== Ihre Aufgaben ==
1. Entnehmen Sie dem Textauszug über den Kommanditisten wörtlich den Abschnitt zwischen „Familienunternehmen“ und „aus Gewerbebetrieb) aus?“, beide Stellen eingeschlossen.
2. Führen Sie den Textauszug über den Kommanditisten im Familienunternehmen nach seinem letzten Satz weiter.

Familienunternehmen

Steuerliche, sozialversicherungs- und gesellschaftsrechtliche Fragen zum Kommanditisten

Frage:
In einer KG sollen 2 Mitarbeiter (Tochter und Sohn des Inhabers) als Kommanditisten beteiligt werden. Diese Mitarbeiter werden die KG nach außen hin nicht vertreten. Sie bleiben weisungsgebunden, bekommen allerdings interne Verantwortungsbereiche zugewiesen. Beide Mitarbeiter sollen als Dienstnehmer angemeldet bleiben (mit 13.und 14. Gehalt).

Wie schaut diese Lösung für die Kommanditisten versicherungsmäßig (ASVG oder GSVG) und steuerlich (Einkünfte aus nichtselbständiger Tätigkeit mit Lohnzettel oder Einkünfte aus Gewerbebetrieb) aus?

Können Kommanditisten die Prokura erhalten oder nur eine Handlungsvollmacht? Wo kann ich mich im Internet über die Erteilung einer Prokura oder Handlungsvollmacht erkundigen (Erteilung, Rechte, Pflichten etc.)?

Antwort:

Steuerliche Beurteilung:
Werden Mitarbeiter, die bei einem Unternehmen in einem steuerlich anerkannten Dienstverhältnis beschäftigt sind, bei diesem Unternehmen als Kommanditisten beteiligt, so wird das Dienstverhältnis dadurch aus steuerlicher Sicht beendet. Die weiterhin ausbezahlten Gehaltsbezüge werden beim „Dienstnehmer-Kommanditisten“ in der Folge steuerlich als Gewinnanteile behandelt und daher als Einkünfte aus Gewerbebetrieb besteuert. Dies bedeutet ua Folgendes:

  • Die lohnsteuerlichen Vorteile, wie insbesondere der Arbeitnehmerabsetzbetrag, die Möglichkeit der Inanspruchnahme steuerlich günstiger Sachbezüge (zB Dienstwagen) und vor allem die nur 6%ige Besteuerung der 13. und 14. Bezuges (bzw allfälliger zukünftiger Abfertigungen, sofern der Dienstnehmer nicht der "Abfertigung neu" unterliegt) gehen verloren.
  • Die „Gehaltsbezüge“ von Kommanditisten unterliegen nicht mehr dem monatlichen Lohnsteuerabzug; die Einkommensteuer ist vielmehr im Wege der jährlichen Einkommen­steuerveranlagung zu entrichten (wobei dafür quartalsmäßige Vorauszahlungen vorgeschrieben werden).

[Datensätze aus einer Datensammlung]
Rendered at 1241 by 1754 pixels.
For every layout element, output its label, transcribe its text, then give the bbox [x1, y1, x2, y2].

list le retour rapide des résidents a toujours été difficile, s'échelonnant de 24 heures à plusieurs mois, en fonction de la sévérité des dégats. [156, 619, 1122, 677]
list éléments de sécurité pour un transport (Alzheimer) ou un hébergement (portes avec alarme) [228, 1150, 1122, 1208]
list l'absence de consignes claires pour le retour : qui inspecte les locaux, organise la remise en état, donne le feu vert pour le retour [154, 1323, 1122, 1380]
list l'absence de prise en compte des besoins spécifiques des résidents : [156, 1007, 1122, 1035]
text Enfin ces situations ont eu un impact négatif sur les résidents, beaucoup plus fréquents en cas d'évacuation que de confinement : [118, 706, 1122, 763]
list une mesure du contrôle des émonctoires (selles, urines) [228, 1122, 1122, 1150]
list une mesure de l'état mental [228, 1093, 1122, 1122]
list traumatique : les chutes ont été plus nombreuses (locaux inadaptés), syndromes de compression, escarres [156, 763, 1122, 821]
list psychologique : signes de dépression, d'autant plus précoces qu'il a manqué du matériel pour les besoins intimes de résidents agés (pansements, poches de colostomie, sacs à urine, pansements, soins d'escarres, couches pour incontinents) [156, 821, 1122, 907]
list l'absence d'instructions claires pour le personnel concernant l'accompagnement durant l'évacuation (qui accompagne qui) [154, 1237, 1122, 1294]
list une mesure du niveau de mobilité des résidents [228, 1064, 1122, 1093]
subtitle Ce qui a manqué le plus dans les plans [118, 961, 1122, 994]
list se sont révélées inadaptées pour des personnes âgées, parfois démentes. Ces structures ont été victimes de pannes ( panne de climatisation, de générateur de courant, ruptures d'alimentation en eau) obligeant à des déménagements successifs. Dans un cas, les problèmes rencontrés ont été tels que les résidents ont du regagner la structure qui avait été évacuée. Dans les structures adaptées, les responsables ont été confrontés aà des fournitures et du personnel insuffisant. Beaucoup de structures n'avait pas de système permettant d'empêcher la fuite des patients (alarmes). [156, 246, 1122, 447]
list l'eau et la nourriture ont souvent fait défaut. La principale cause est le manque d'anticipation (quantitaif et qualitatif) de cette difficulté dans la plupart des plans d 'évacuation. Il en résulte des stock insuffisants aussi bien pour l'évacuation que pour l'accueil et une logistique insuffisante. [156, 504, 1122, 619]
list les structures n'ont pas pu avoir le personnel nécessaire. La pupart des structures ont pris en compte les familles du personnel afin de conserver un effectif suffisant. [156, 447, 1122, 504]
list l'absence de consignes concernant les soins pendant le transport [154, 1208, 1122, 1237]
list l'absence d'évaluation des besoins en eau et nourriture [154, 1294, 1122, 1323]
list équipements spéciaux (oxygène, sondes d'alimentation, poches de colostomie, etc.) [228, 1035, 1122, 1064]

== Lösungen je Aufgabe ==
1.
Familienunternehmen

Steuerliche, sozialversicherungs- und gesellschaftsrechtliche Fragen zum Kommanditisten

Frage:
In einer KG sollen 2 Mitarbeiter (Tochter und Sohn des Inhabers) als Kommanditisten beteiligt werden. Diese Mitarbeiter werden die KG nach außen hin nicht vertreten. Sie bleiben weisungsgebunden, bekommen allerdings interne Verantwortungsbereiche zugewiesen. Beide Mitarbeiter sollen als Dienstnehmer angemeldet bleiben (mit 13.und 14. Gehalt).

Wie schaut diese Lösung für die Kommanditisten versicherungsmäßig (ASVG oder GSVG) und steuerlich (Einkünfte aus nichtselbständiger Tätigkeit mit Lohnzettel oder Einkünfte aus Gewerbebetrieb) aus?

2.
  • Vorteilhaft ist, daß die als Gewinnanteile geltenden Gehaltsbezüge nicht mehr der 3%igen Kommunalsteuer und dem 4,5%igen Dienstgeberbeitrag zum Familienbeihilfen-Ausgleichsfonds (und auch nicht mehr der als Zuschlag zu diesem Beitrag eingehobenen Kammerumlage in Höhe von rd 0,5%) unterliegen.

Tipp: Aus steuerlicher Sicht könnte die Beendigung des Dienstverhältnisses dazu genutzt werden, um den bisherigen Dienstnehmern eine nur mit 6% besteuerte Abfertigung auszuzahlen (Details sollten mit einem Steuerberater besprochen werden).

Sozialversicherungsrechtliche Beurteilung:
Aus sozialversicherungsrechtlicher Sicht können Dienstnehmer, die auch als Kommanditisten am Arbeitgeber-Unternehmen beteiligt sind, weiterhin in einem ASVG-pflichtigen Dienstverhältnis stehen, wenn sie in den Betrieb des Dienstgebers organisatorisch eingegliedert und weisungsgebunden sind. Die vom Dienstnehmer bezahlten ASVG-Beiträge sind bei der Einkommensteuerveranlagung als Betriebsausgaben absetzbar. Die Dienstgeberanteile sind beim Arbeitgeber weiterhin Betriebsausgaben.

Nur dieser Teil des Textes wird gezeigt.